## Goal
Recast the rows, from the start through the line containing "text_box As the" inclusive, as a two-column CSV with the headers instruction and response. Give one CSV line per row, with the row's text under instruction and its answer under response, each in a single quoted field with line breaks replaced by spaces.
— Start —
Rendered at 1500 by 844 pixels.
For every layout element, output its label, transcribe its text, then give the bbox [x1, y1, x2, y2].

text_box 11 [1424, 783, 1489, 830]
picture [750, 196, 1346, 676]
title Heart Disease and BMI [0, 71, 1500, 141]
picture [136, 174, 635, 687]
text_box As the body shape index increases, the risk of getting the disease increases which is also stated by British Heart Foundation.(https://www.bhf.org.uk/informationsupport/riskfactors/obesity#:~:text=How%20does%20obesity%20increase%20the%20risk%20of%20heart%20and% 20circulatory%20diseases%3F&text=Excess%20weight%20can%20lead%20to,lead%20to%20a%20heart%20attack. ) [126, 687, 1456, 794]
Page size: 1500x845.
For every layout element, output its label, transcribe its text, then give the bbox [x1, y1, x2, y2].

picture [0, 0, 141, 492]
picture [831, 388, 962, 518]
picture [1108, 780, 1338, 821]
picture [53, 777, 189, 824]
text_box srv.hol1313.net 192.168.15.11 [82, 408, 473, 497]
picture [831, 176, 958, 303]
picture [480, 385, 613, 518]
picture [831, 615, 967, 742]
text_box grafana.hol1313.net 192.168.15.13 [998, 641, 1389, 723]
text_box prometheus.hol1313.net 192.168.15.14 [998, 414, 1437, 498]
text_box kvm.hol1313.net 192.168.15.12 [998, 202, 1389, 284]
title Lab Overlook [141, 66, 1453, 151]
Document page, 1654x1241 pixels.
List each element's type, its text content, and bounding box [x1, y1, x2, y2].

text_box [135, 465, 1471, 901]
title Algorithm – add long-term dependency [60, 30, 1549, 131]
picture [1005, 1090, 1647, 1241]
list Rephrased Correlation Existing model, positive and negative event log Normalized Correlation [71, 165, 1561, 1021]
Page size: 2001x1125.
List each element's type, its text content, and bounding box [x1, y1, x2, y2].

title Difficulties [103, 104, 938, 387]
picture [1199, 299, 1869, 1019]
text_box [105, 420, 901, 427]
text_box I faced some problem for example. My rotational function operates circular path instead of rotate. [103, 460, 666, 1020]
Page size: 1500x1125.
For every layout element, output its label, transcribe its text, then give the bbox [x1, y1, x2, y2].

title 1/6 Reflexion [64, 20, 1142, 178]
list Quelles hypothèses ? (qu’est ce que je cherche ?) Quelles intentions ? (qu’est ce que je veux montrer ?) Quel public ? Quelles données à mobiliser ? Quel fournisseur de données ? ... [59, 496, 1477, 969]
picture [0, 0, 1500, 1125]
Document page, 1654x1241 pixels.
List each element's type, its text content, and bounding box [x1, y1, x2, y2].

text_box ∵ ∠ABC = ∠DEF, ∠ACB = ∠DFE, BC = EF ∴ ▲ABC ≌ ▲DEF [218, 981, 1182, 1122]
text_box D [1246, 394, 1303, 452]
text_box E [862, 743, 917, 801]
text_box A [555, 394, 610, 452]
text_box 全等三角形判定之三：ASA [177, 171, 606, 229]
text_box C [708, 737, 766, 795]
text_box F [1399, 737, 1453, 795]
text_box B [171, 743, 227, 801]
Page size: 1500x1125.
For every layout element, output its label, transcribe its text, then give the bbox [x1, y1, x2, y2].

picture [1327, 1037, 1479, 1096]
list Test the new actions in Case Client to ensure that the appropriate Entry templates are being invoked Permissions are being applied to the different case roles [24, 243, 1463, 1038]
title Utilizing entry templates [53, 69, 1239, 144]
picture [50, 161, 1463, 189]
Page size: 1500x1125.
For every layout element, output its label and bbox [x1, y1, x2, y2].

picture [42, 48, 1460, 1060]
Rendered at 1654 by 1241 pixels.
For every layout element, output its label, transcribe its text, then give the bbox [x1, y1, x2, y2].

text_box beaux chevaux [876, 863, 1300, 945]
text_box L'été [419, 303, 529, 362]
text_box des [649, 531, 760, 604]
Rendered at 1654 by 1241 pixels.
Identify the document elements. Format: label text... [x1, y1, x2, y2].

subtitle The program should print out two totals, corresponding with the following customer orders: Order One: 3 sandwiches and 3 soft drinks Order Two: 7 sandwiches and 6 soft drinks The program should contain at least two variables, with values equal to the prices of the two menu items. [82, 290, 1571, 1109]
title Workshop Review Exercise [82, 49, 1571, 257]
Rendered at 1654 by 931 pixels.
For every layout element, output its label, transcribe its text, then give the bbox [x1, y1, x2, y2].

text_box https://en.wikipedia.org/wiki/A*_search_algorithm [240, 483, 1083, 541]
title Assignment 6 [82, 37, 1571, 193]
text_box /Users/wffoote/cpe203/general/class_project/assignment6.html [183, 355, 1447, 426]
— End —
## Completed task
instruction,response
"Rendered at 1500 by 844 pixels. For every layout element, output its label, transcribe its text, then give the bbox [x1, y1, x2, y2].","text_box 11 [1424, 783, 1489, 830] picture [750, 196, 1346, 676] title Heart Disease and BMI [0, 71, 1500, 141] picture [136, 174, 635, 687] text_box As the body shape index increases, the risk of getting the disease increases which is also stated by British Heart Foundation.(https://www.bhf.org.uk/informationsupport/riskfactors/obesity#:~:text=How%20does%20obesity%20increase%20the%20risk%20of%20heart%20and% 20circulatory%20diseases%3F&text=Excess%20weight%20can%20lead%20to,lead%20to%20a%20heart%20attack. ) [126, 687, 1456, 794]"